Lisa Tuttle

Fence

Several years ago, my Aunt Glassell (Agnes Scott Class of '47) loaned me the photo album of my great, great aunt Lucy Brown Beale, who lived in the Northern Neck of Virginia, northeast of Richmond. I have used several of the photographs from that album in works, and this piece at Agnes Scott is a continuation of that study. This one particular photograph shows a tall, thin African American woman, wearing a black derby-like hat that shades her eyes, standing in a cow pen behind a fence, her arm drawn up across her chest. She is wearing a skirt that almost looks like pants, and a large shirt-like blouse. She looks strong and mysterious to me, both fierce and vulnerable, and I was intrigued to understand her "story." She is not smiling; she is peering suspiciously from the shadows under the brim of that hat. Like many old photographs, there is no one around anymore who can tell you anything about the person pictured, so one must speculate their own. On one level, "Fence" is my attempt to think about what it must have been like to be that African American woman, in the still-rural South, in the early 1900's, after slavery, pre-Civil Rights. The era of lynchings and race riots. And what her relationship might be to me, after all of this time…What might be my own accountability, what is still unresolved…?

One hundred years ago, between September 22-24, 1906, white Atlantans, inflamed by political rhetoric and newspaper articles which reported that black men had assaulted a number of white women, roamed through downtown Atlanta, and then out to the African-American community of Brownsville, beating and harassing random black people on the street. At the end of the three days, some twenty-five black people and two white people were dead. Stories ran in the international press; the militia had to be called in to bring about order. Until a few years ago, I had never read any accounts of this historical event that is considered one of the most important events in shaping the city's history and its patterns of segregation and race relations. For too many of us, it is perhaps too easy not to think about this uncomfortable past and its continuing legacy. I so admire the efforts of STAR, Southern Truth and Reconciliation, and the Coalition to Remember the 1906 Atlanta Race Riots for their efforts to try to heal this amnesia with truth.

"Fence" is not directly meant to be a didactic work about the 1906 Race Riots, but is a visual meditation about the continuing legacy of racial segregation, contested territory and violence in our contemporary lives…left open to the viewer to interpret the relationship between the images, and to follow an implied narrative.
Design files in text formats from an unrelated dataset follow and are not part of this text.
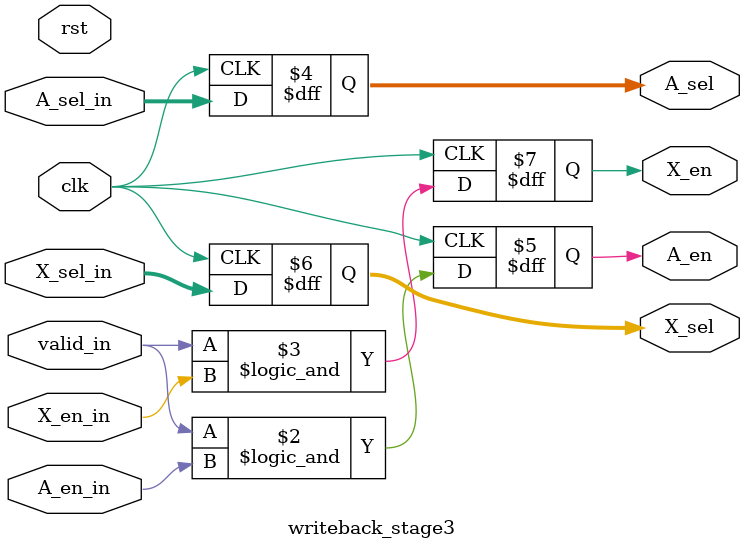
<source format=v>
`timescale 1ns / 1ps
/*
decode_compute1_stage3.v

This implements the controller for stage 3.

Control signals used:
A_sel
A_en
X_sel
X_en

This module will never be stalled

This module can stall stage1, and outputs these values to signal it:
our A_en
out X_en
*/


module writeback_stage3(
	input wire clk,
	input wire rst,
	
	//Values from stage2
	input wire [2:0] A_sel_in,
	input wire A_en_in,
	input wire [2:0] X_sel_in,
	input wire X_en_in,
	input wire valid_in,
	
	//This stage's outputs
	output reg [2:0] A_sel,
	output reg A_en,
	output reg [2:0] X_sel,
	output reg X_en
	
	//Stall logic outputs:
	//A_en, X_en (but they're already outputs)
);

always @(posedge clk) begin
	A_sel <= A_sel_in;
	A_en <= valid_in && A_en_in;
	X_sel <= X_sel_in;
	X_en <= valid_in && X_en_in;
end
endmodule

</source>
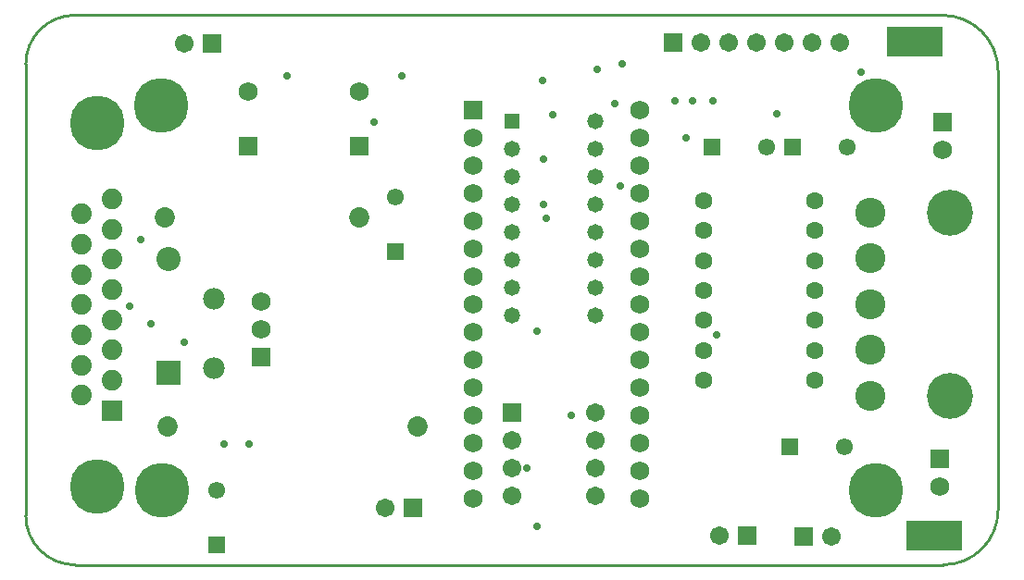
<source format=gbs>
G04*
G04 #@! TF.GenerationSoftware,Altium Limited,Altium Designer,20.0.13 (296)*
G04*
G04 Layer_Color=16711935*
%FSLAX25Y25*%
%MOIN*%
G70*
G01*
G75*
%ADD11C,0.01000*%
%ADD20C,0.07296*%
%ADD21R,0.06800X0.06800*%
%ADD22C,0.06800*%
%ADD23R,0.06706X0.06706*%
%ADD24C,0.06706*%
%ADD25C,0.02800*%
%ADD26C,0.19698*%
%ADD27C,0.07453*%
%ADD28R,0.07453X0.07453*%
%ADD29R,0.06800X0.06800*%
%ADD30C,0.07800*%
%ADD31R,0.05800X0.05800*%
%ADD32C,0.05800*%
%ADD33C,0.06312*%
%ADD34C,0.06115*%
%ADD35R,0.06115X0.06115*%
%ADD36C,0.16548*%
%ADD37C,0.10800*%
%ADD38C,0.08674*%
%ADD39R,0.08674X0.08674*%
%ADD40R,0.06115X0.06115*%
%ADD68R,0.19940X0.10944*%
D11*
X330325D02*
G03*
X350065Y19739I0J19739D01*
G01*
X350064Y177977D02*
G03*
X330009Y198033I-20056J0D01*
G01*
X17619Y198033D02*
G03*
X0Y180413I0J-17619D01*
G01*
Y17716D02*
G03*
X17717Y0I17716J-0D01*
G01*
X350065Y177977D02*
X350065Y19739D01*
X17620Y198033D02*
X330009Y198033D01*
X0Y17717D02*
Y180413D01*
X17717Y0D02*
X330325D01*
D20*
X141202Y50000D02*
D03*
X51202D02*
D03*
X50029Y125087D02*
D03*
X120029D02*
D03*
D21*
X84800Y75000D02*
D03*
X161000Y164000D02*
D03*
X120000Y150982D02*
D03*
X80000D02*
D03*
D22*
X84800Y85000D02*
D03*
Y95000D02*
D03*
X161000Y44000D02*
D03*
Y54000D02*
D03*
Y64000D02*
D03*
Y74000D02*
D03*
Y84000D02*
D03*
Y94000D02*
D03*
Y104000D02*
D03*
Y114000D02*
D03*
Y124000D02*
D03*
Y134000D02*
D03*
Y144000D02*
D03*
Y154000D02*
D03*
X221000Y164000D02*
D03*
X161000Y34000D02*
D03*
Y24000D02*
D03*
X221000Y154000D02*
D03*
Y144000D02*
D03*
Y134000D02*
D03*
Y124000D02*
D03*
Y114000D02*
D03*
Y104000D02*
D03*
Y94000D02*
D03*
Y84000D02*
D03*
Y74000D02*
D03*
Y44000D02*
D03*
Y64000D02*
D03*
Y54000D02*
D03*
Y34000D02*
D03*
Y24000D02*
D03*
X120000Y170667D02*
D03*
X80000D02*
D03*
X329119Y28285D02*
D03*
X330180Y149378D02*
D03*
D23*
X67181Y187746D02*
D03*
X233045Y188241D02*
D03*
X259585Y10385D02*
D03*
X280180Y10288D02*
D03*
X139241Y20682D02*
D03*
X175000Y55000D02*
D03*
D24*
X57181Y187746D02*
D03*
X293045Y188241D02*
D03*
X283045D02*
D03*
X273045D02*
D03*
X263045D02*
D03*
X243045D02*
D03*
X253045D02*
D03*
X249585Y10385D02*
D03*
X290180Y10288D02*
D03*
X129241Y20682D02*
D03*
X175000Y45000D02*
D03*
Y35000D02*
D03*
Y25000D02*
D03*
X205000Y55000D02*
D03*
Y45000D02*
D03*
Y35000D02*
D03*
Y25000D02*
D03*
D25*
X334718Y13782D02*
D03*
X334762Y11805D02*
D03*
X332798Y13782D02*
D03*
X332842Y11805D02*
D03*
X330823D02*
D03*
X330778Y13782D02*
D03*
X328803Y11805D02*
D03*
X328758Y13782D02*
D03*
X334762Y9849D02*
D03*
X332842D02*
D03*
X334762Y7894D02*
D03*
X332842D02*
D03*
X330823Y9849D02*
D03*
Y7894D02*
D03*
X328803Y9849D02*
D03*
Y7894D02*
D03*
X326739Y13782D02*
D03*
X326783Y11805D02*
D03*
X324739Y13782D02*
D03*
X324783Y11805D02*
D03*
X322764D02*
D03*
Y9849D02*
D03*
X320760Y13782D02*
D03*
X322719D02*
D03*
X318740D02*
D03*
X318784Y11805D02*
D03*
X320804D02*
D03*
X318784Y9849D02*
D03*
X326783D02*
D03*
Y7894D02*
D03*
X320804Y9849D02*
D03*
X324783D02*
D03*
X322764Y7894D02*
D03*
X324783D02*
D03*
X320804D02*
D03*
X318784D02*
D03*
X311938Y185827D02*
D03*
X313958D02*
D03*
X317937D02*
D03*
X315918D02*
D03*
X317937Y187783D02*
D03*
X313958D02*
D03*
X319937Y185827D02*
D03*
Y187783D02*
D03*
X311938D02*
D03*
X313958Y189738D02*
D03*
X311938D02*
D03*
X311894Y191715D02*
D03*
X315873D02*
D03*
X313913D02*
D03*
X315918Y187783D02*
D03*
Y189738D02*
D03*
X317937D02*
D03*
X317893Y191715D02*
D03*
X319937Y189738D02*
D03*
X319893Y191715D02*
D03*
X321957Y185827D02*
D03*
Y187783D02*
D03*
X323976Y185827D02*
D03*
Y187783D02*
D03*
X325996Y185827D02*
D03*
X327916D02*
D03*
X325996Y187783D02*
D03*
X327916D02*
D03*
X321912Y191715D02*
D03*
X321957Y189738D02*
D03*
X323932Y191715D02*
D03*
X323976Y189738D02*
D03*
X325996D02*
D03*
X325952Y191715D02*
D03*
X327916Y189738D02*
D03*
X327872Y191715D02*
D03*
X94048Y176060D02*
D03*
X187500Y124750D02*
D03*
X186199Y174392D02*
D03*
X37502Y93077D02*
D03*
X41511Y117156D02*
D03*
X45081Y86840D02*
D03*
X80512Y43359D02*
D03*
X71484Y43380D02*
D03*
X56890Y80170D02*
D03*
X183949Y13769D02*
D03*
X247277Y167318D02*
D03*
X233610D02*
D03*
X240024D02*
D03*
X237582Y153922D02*
D03*
X214062Y136645D02*
D03*
X189690Y162290D02*
D03*
X211980Y166273D02*
D03*
X205700Y178500D02*
D03*
X300672Y177674D02*
D03*
X183900Y84100D02*
D03*
X214800Y180400D02*
D03*
X248600Y82900D02*
D03*
X135550Y176150D02*
D03*
X125426Y159674D02*
D03*
X186400Y130000D02*
D03*
Y146200D02*
D03*
X196400Y53800D02*
D03*
X180413Y35000D02*
D03*
X270500Y162500D02*
D03*
D26*
X48919Y27016D02*
D03*
X306049D02*
D03*
X48706Y165497D02*
D03*
X306049D02*
D03*
X25602Y159344D02*
D03*
Y28162D02*
D03*
D27*
X31192Y131922D02*
D03*
X20011Y126469D02*
D03*
X31192Y121017D02*
D03*
X20011Y115564D02*
D03*
X31192Y110111D02*
D03*
X20011Y104658D02*
D03*
X31192Y99206D02*
D03*
X20011Y93753D02*
D03*
X31192Y88300D02*
D03*
X20011Y82847D02*
D03*
X31192Y77395D02*
D03*
X20011Y71942D02*
D03*
X31192Y66489D02*
D03*
X20011Y61036D02*
D03*
D28*
X31192Y55584D02*
D03*
D29*
X329119Y38285D02*
D03*
X330180Y159378D02*
D03*
D30*
X67764Y95899D02*
D03*
Y70899D02*
D03*
D31*
X175000Y160000D02*
D03*
D32*
Y150000D02*
D03*
Y140000D02*
D03*
Y130000D02*
D03*
Y120000D02*
D03*
Y110000D02*
D03*
Y100000D02*
D03*
Y90000D02*
D03*
X205000Y160000D02*
D03*
Y150000D02*
D03*
Y140000D02*
D03*
Y130000D02*
D03*
Y120000D02*
D03*
Y110000D02*
D03*
Y100000D02*
D03*
Y90000D02*
D03*
D33*
X284192Y98849D02*
D03*
X244192D02*
D03*
X284192Y88054D02*
D03*
X244192D02*
D03*
X284192Y109645D02*
D03*
X244192D02*
D03*
X284192Y120440D02*
D03*
X244192D02*
D03*
X284192Y131236D02*
D03*
X244192D02*
D03*
X284192Y66463D02*
D03*
X244192D02*
D03*
X284192Y77258D02*
D03*
X244192D02*
D03*
D34*
X294591Y42511D02*
D03*
X266574Y150480D02*
D03*
X295627D02*
D03*
X132946Y132423D02*
D03*
X68618Y26876D02*
D03*
D35*
X274906Y42511D02*
D03*
X246889Y150480D02*
D03*
X275942D02*
D03*
D36*
X332790Y60858D02*
D03*
Y127000D02*
D03*
D37*
X304049Y61000D02*
D03*
Y77500D02*
D03*
Y94000D02*
D03*
Y110500D02*
D03*
Y127000D02*
D03*
D38*
X51262Y110238D02*
D03*
D39*
Y69057D02*
D03*
D40*
X132946Y112738D02*
D03*
X68618Y7191D02*
D03*
D68*
X326968Y10659D02*
D03*
X320122Y188593D02*
D03*
M02*

</source>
As you look at the close-up of the woman’s face suspiciously glancing back across that fence, I ask you to read  W.E.B. DuBois' poem, "A Litany of Atlanta" which voices the reaction of  the outraged and the wronged.  The final image on the right of the piece – the image of a seedling pushing through cement stairs – is offered both as an image of persistence of "histories we don’t want" despite our efforts to build over them, as well as a glimmer of hope and new growth.